Den Fokus ihrer Untersuchungen legt Keller (1963) auf die letzte Gruppe, die sie „strategische Eliten“ nennt (vgl. ebd., S. 20). Im Unterschied zu den deutschen Vertretern spezifiziert sie ihre Untersuchungen so auf die Gruppe der einflussreichen Elite, zu denen sie die politische, die wirtschaftliche, die wissenschaftliche, die geistliche, die militärische, die diplomatische sowie die Eliten der Künstler zählt (vgl. ebd., S. 62). Weiterhin setzt sie sich als einziger Vertreter des Ansatzes dezidiert mit den Funktionen von Eliten auseinander, die in Kapitel 2.1.3 vorgestellt werden.

Elitekritische Ansätze

Auch die Vertreter klassenspezifischer Theorien sozialer Ungleichheit, unter ihnen Pierre Bourdieu (1987) und Hilke Rebenstorf (1997), sehen eine Entwicklung seit der Zeit Mosca’s und Pareto’s dahingehend, dass

„anstelle der Besitztitel im früheren Systemzustand, nunmehr der Besitz eines Bildungstitels [...] eine Art Garantie und summarisches Indiz dafür [ist], dass der Betreffende im wesentlichen jene Eigenschaften und Qualitäten aufweist, die Führungskräfte zur Wahrnehmung von Machtpositionen [...] befähigen“ (Bourdieu et al. 1981, S. 28).

Im Gegensatz zum Funktionselite-Ansatz sind sie jedoch der Meinung, dass Lebensbedingungen, -stile und beruflichen Perspektiven nicht von den individuellen Anstrengungen einzelner Akteure abhängen, sondern sich auf eine klassen- beziehungsweise schichtspezifische Erziehung im Elternhaus zurückführen lassen (vgl.
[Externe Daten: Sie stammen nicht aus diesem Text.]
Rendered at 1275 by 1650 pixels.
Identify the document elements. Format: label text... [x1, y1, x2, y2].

Rebenstorf 1997, S. 127). Hinsichtlich der sozialen Zusammensetzung von Führungspositionen gilt deshalb, dass „selbst wenn Bildungschancen formal gleich verteilt sind, und berufliche Karrieremöglichkeiten in erster Linie von im Bildungsgang erzielten Erfolgen abhängen, [bleiben] herkunftsbedingte Ungleichheiten erhalten“ (Schnapp 1997, S. 71). Die Zusammensetzung der Führungsspitzen ändert sich kaum, was auf eine anhaltende soziale Schließung[5] hinweist (vgl. Hartmann 1997, S. 303, 306 ff.). Wie das, trotz augenscheinlich gleich verteilter Chancen, möglich ist, untersuchte insbesondere Pierre Bourdieu (1987) mit seiner „Theorie der sozialen Reproduktion“.

Das folgende Kapitel wird die verschiedenen Ansätze erneut aufgreifen und sich speziell mit dem Aspekt der jeweiligen Mechanismen zur Aufrechterhaltung des elitären Staus der Gruppe beschäftigen. Die Ausarbeitung der Mechanismen schafft einen theoretischen Überblick, der es in der Analyse ermöglicht, Parallelen zur Praxis zu ziehen und mögliche Ideologien[6] aufzudecken.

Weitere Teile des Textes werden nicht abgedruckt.